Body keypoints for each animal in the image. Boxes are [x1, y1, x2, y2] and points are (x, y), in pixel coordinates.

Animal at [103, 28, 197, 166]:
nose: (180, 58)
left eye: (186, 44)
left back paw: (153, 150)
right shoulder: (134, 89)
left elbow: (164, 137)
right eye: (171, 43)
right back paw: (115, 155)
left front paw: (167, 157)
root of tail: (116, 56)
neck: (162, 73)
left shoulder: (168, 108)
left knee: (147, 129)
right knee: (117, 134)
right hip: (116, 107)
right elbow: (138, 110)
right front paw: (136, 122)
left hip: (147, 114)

• • • • •

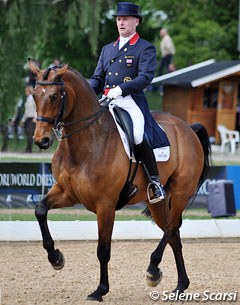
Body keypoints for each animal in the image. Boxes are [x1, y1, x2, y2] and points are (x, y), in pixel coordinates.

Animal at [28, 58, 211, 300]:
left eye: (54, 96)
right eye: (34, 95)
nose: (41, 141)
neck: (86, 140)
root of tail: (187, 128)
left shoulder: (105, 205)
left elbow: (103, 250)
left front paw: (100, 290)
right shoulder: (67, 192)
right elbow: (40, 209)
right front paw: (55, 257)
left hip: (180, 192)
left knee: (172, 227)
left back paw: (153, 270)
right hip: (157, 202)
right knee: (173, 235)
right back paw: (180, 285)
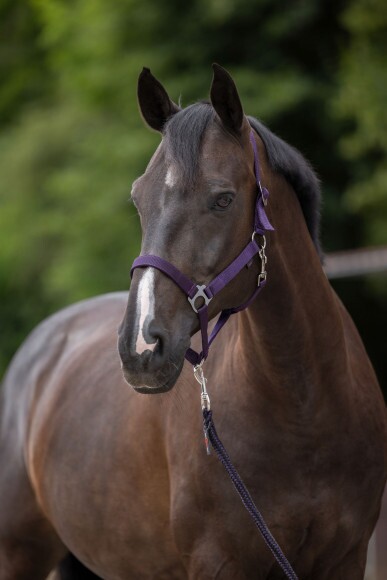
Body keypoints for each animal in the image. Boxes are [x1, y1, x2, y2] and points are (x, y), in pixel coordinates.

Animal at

• • • • •

Assigned task
Starting with the line with "left shoulder: (168, 108)" above and going on through the line with "left hip: (147, 114)", transcribe every line exactly, both ends included, and add nothing.

Response for this exercise
left shoulder: (168, 108)
left knee: (147, 129)
right knee: (117, 134)
right hip: (116, 107)
right elbow: (138, 110)
right front paw: (136, 122)
left hip: (147, 114)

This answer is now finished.